Он до того был занят своими мыслями, что не заметил, как они с Не-Кушай-Каши очутились во дворе главной синагоги, переполненном детворой. Обширный немощеный двор был огорожен деревянным забором.

Посреди двора возвышалось двухэтажное (единственное в городе) каменное здание синагоги.

Рыжик заинтересовался игравшими во дворе мальчиками. Их здесь было так много, что нельзя было и сосчитать. Черномазые, смуглолицые, они оглашали воздух веселыми криками. Большинство мальчишек играли в пуговицы. Игра эта заключалась в следующем. Несколько мальчиков, вырыв у забора крохотную ямку, отходили от нее на шесть шагов и выстраивались в одну шеренгу. Потом по очереди каждый из них кидал пуговицы. Если брошенная пуговица попадала в ямку, то бросивший ее считался старостой и получал от каждого из играющих по одной или две пуговицы, смотря какой был уговор. Карманы и пазухи играющих были набиты пуговицами всевозможных сортов. Игра сопровождалась бранью, смехом, плачем и дракою. Мелкота, за неимением пуговиц, играла в лошадки, в солдаты или просто бегала и прыгала по двору без всякой цели.

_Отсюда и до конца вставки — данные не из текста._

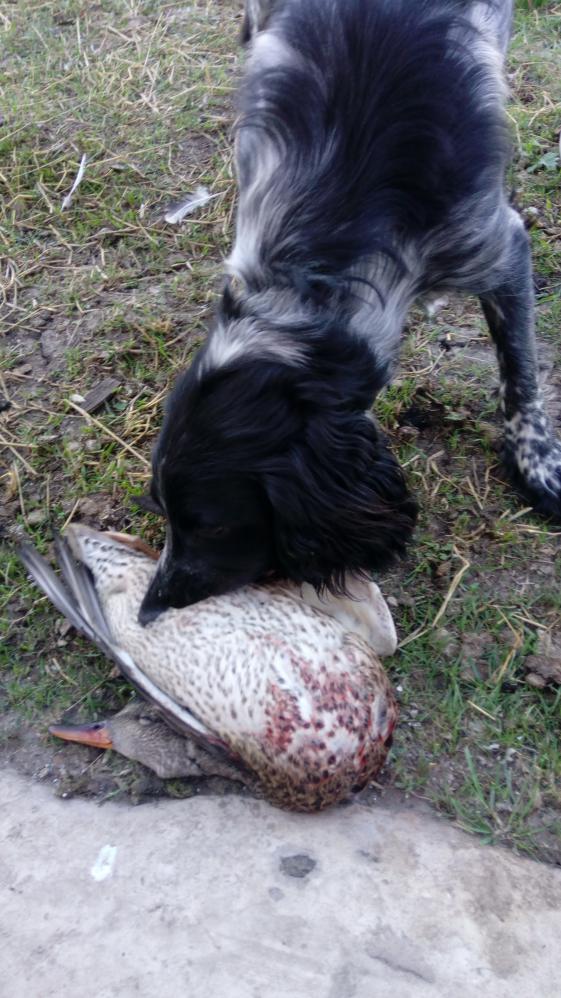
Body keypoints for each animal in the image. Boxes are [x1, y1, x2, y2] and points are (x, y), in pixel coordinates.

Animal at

Но вот из синагоги выбежал с длинной метлой в руках маленький горбатый человек с желтой козлиной бородкой, и на дворе сейчас же сделалось тихо. Это был служка Борух, или, как его евреи называли, «шамес».

— Вы чего здесь, шарлатаны, ярмарку завели? — визгливым голосом закричал Борух, грозно потрясая метлой.

Мальчишки, услыхав голос шамеса, точно стая галок, разлетелись в разные стороны.

Рыжик невольно улыбнулся, когда увидал, какое сильное впечатление произвел на детвору этот невзрачный горбун. «Ну, меня ты, брат, не испугал бы», — подумал Санька.